# Free blastbeat libraries?



## tuttermuts (Jan 3, 2018)

Hey guys

Long story short, one of the bands I'm in is in a situation where I'll probably be taking over the drums for a while in the shape of backing tracks. I've got superior drummer and some freeware vsts that will do the job as a placeholder. But I don't have any midi libraries that I can drag and drop to get something going quickly/on-the-go so to speak. (for example say we decide to change a part of a song mid rehearsal)

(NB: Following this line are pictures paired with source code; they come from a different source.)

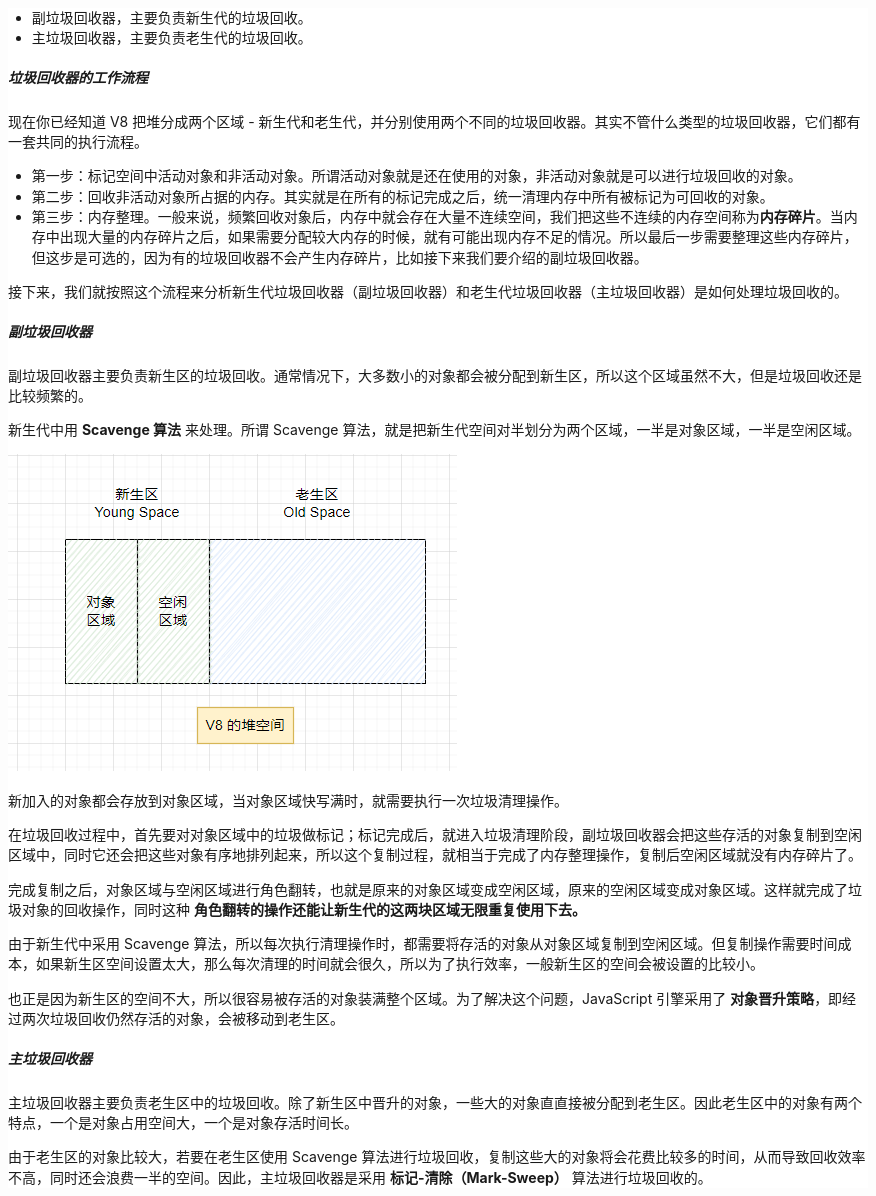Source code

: * 副垃圾回收器，主要负责新生代的垃圾回收。
* 主垃圾回收器，主要负责老生代的垃圾回收。

##### 垃圾回收器的工作流程

现在你已经知道 V8 把堆分成两个区域 - 新生代和老生代，并分别使用两个不同的垃圾回收器。其实不管什么类型的垃圾回收器，它们都有一套共同的执行流程。

* 第一步：标记空间中活动对象和非活动对象。所谓活动对象就是还在使用的对象，非活动对象就是可以进行垃圾回收的对象。
* 第二步：回收非活动对象所占据的内存。其实就是在所有的标记完成之后，统一清理内存中所有被标记为可回收的对象。
* 第三步：内存整理。一般来说，频繁回收对象后，内存中就会存在大量不连续空间，我们把这些不连续的内存空间称为**内存碎片**。当内存中出现大量的内存碎片之后，如果需要分配较大内存的时候，就有可能出现内存不足的情况。所以最后一步需要整理这些内存碎片，但这步是可选的，因为有的垃圾回收器不会产生内存碎片，比如接下来我们要介绍的副垃圾回收器。

接下来，我们就按照这个流程来分析新生代垃圾回收器（副垃圾回收器）和老生代垃圾回收器（主垃圾回收器）是如何处理垃圾回收的。

##### 副垃圾回收器

副垃圾回收器主要负责新生区的垃圾回收。通常情况下，大多数小的对象都会被分配到新生区，所以这个区域虽然不大，但是垃圾回收还是比较频繁的。

新生代中用 **Scavenge 算法** 来处理。所谓 Scavenge 算法，就是把新生代空间对半划分为两个区域，一半是对象区域，一半是空闲区域。

<img src="./images/garbage01.png" />

新加入的对象都会存放到对象区域，当对象区域快写满时，就需要执行一次垃圾清理操作。

在垃圾回收过程中，首先要对对象区域中的垃圾做标记；标记完成后，就进入垃圾清理阶段，副垃圾回收器会把这些存活的对象复制到空闲区域中，同时它还会把这些对象有序地排列起来，所以这个复制过程，就相当于完成了内存整理操作，复制后空闲区域就没有内存碎片了。

完成复制之后，对象区域与空闲区域进行角色翻转，也就是原来的对象区域变成空闲区域，原来的空闲区域变成对象区域。这样就完成了垃圾对象的回收操作，同时这种 **角色翻转的操作还能让新生代的这两块区域无限重复使用下去。**

由于新生代中采用 Scavenge 算法，所以每次执行清理操作时，都需要将存活的对象从对象区域复制到空闲区域。但复制操作需要时间成本，如果新生区空间设置太大，那么每次清理的时间就会很久，所以为了执行效率，一般新生区的空间会被设置的比较小。

也正是因为新生区的空间不大，所以很容易被存活的对象装满整个区域。为了解决这个问题，JavaScript 引擎采用了 **对象晋升策略**，即经过两次垃圾回收仍然存活的对象，会被移动到老生区。

##### 主垃圾回收器

主垃圾回收器主要负责老生区中的垃圾回收。除了新生区中晋升的对象，一些大的对象直直接被分配到老生区。因此老生区中的对象有两个特点，一个是对象占用空间大，一个是对象存活时间长。

由于老生区的对象比较大，若要在老生区使用 Scavenge 算法进行垃圾回收，复制这些大的对象将会花费比较多的时间，从而导致回收效率不高，同时还会浪费一半的空间。因此，主垃圾回收器是采用 **标记-清除（Mark-Sweep）** 算法进行垃圾回收的。
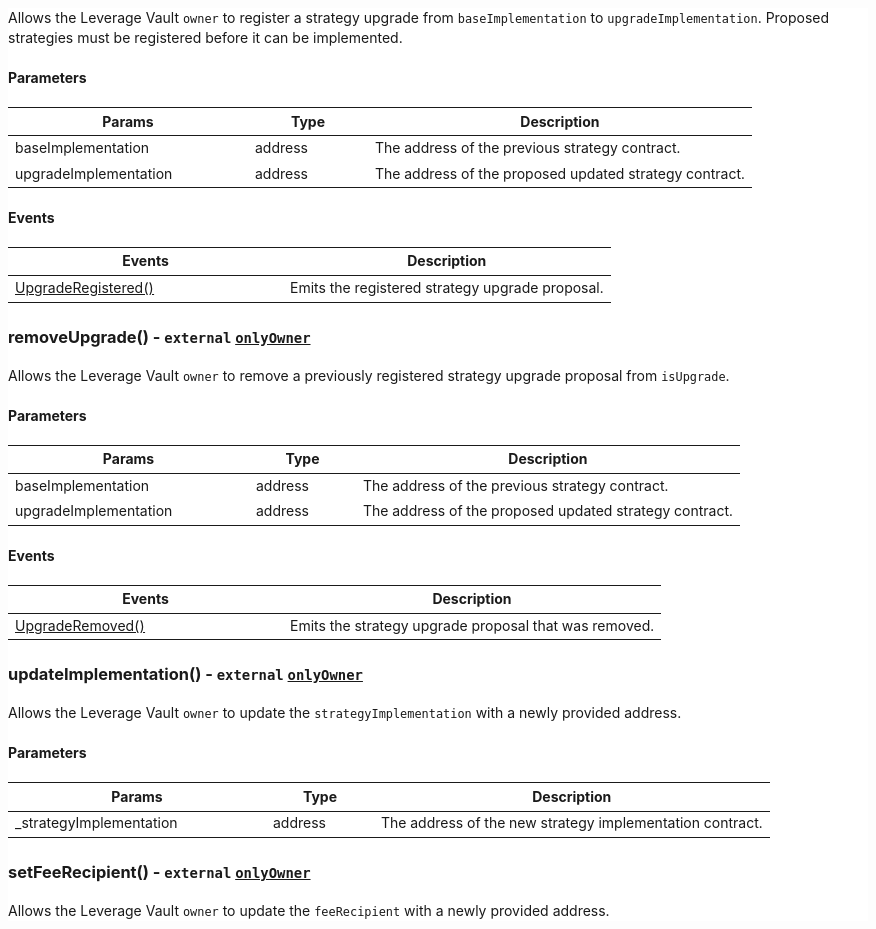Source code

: Allows the Leverage Vault `owner` to register a strategy upgrade from `baseImplementation` to `upgradeImplementation`. Proposed strategies must be registered before it can be implemented.

#### Parameters

<table><thead><tr><th width="226">Params</th><th width="106">Type</th><th>Description</th></tr></thead><tbody><tr><td>baseImplementation</td><td>address</td><td>The address of the previous strategy contract.</td></tr><tr><td>upgradeImplementation</td><td>address</td><td>The address of the proposed updated strategy contract.</td></tr></tbody></table>

#### Events

<table><thead><tr><th width="261">Events</th><th>Description</th></tr></thead><tbody><tr><td><a href="factorleveragevault.sol.md#upgraderegistered">UpgradeRegistered()</a></td><td>Emits the registered strategy upgrade proposal.</td></tr></tbody></table>

### removeUpgrade() - `external` [`onlyOwner`](https://docs.openzeppelin.com/contracts/2.x/api/ownership#Ownable-onlyOwner--)

Allows the Leverage Vault `owner` to remove a previously registered strategy upgrade proposal from `isUpgrade`.

#### Parameters

<table><thead><tr><th width="227">Params</th><th width="93">Type</th><th>Description</th></tr></thead><tbody><tr><td>baseImplementation</td><td>address</td><td>The address of the previous strategy contract.</td></tr><tr><td>upgradeImplementation</td><td>address</td><td>The address of the proposed updated strategy contract.</td></tr></tbody></table>

#### Events

<table><thead><tr><th width="261">Events</th><th>Description</th></tr></thead><tbody><tr><td><a href="factorleveragevault.sol.md#upgraderemoved">UpgradeRemoved()</a></td><td>Emits the strategy upgrade proposal that was removed.</td></tr></tbody></table>

### updateImplementation() - `external` [`onlyOwner`](https://docs.openzeppelin.com/contracts/2.x/api/ownership#Ownable-onlyOwner--)

Allows the Leverage Vault `owner` to update the `strategyImplementation` with a newly provided address.

#### Parameters

<table><thead><tr><th width="244">Params</th><th width="94">Type</th><th>Description</th></tr></thead><tbody><tr><td>_strategyImplementation</td><td>address</td><td>The address of the new strategy implementation contract.</td></tr></tbody></table>

### setFeeRecipient() - `external` [`onlyOwner`](https://docs.openzeppelin.com/contracts/2.x/api/ownership#Ownable-onlyOwner--)

Allows the Leverage Vault `owner` to update the `feeRecipient` with a newly provided address.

Any ideas? Currently I don't feel like spending any money on drumpacks yet since the situation isn't a 100% certain as to what's going to happen.

Thanks!


----------



## metallifan3091 (Jan 4, 2018)

Are you comfortable with writing drum tracks yourself? If so, you can throw together some simple patterns in Guitar Pro/Tux Guitar/similar software, then export them as MIDI files as you see fit. I don't know if this is the easiest way to solve your problem, but it's the way that I deal with writing drums personally. I write most of my guitar tracks and whatnot out in GP also, so having the drum tracks there is convenient for me.


----------



## tuttermuts (Jan 5, 2018)

I do write from scratch every now n then both DAW and gp, but what I'm looking for right now is something that I can use on the fly. 
Just might have to write a bunch of blastbeats in a single reaper file and just copy past parts from there if I need something.


----------



## metallifan3091 (Jan 5, 2018)

Gotcha. My thinking was that you could sort of build a library for yourself in your down time, then just drag and drop the bits that you want to use on the fly. Might be more trouble than it's worth, but I only use one or two blast beat patterns myself so it wouldn't take all that long.


----------



## TonyFlyingSquirrel (Jan 8, 2018)

The Beta Monkey (Double Bass Mania) library is full of a plethora of one shots and loops including blast beats, but in multiple tempo's and time signatures, and the beauty is, most of them are all on the same kit, so continuity is consistent. I have vol 1 through 7 and it's come in quite handy for me in drag/drop loops into projects.


----------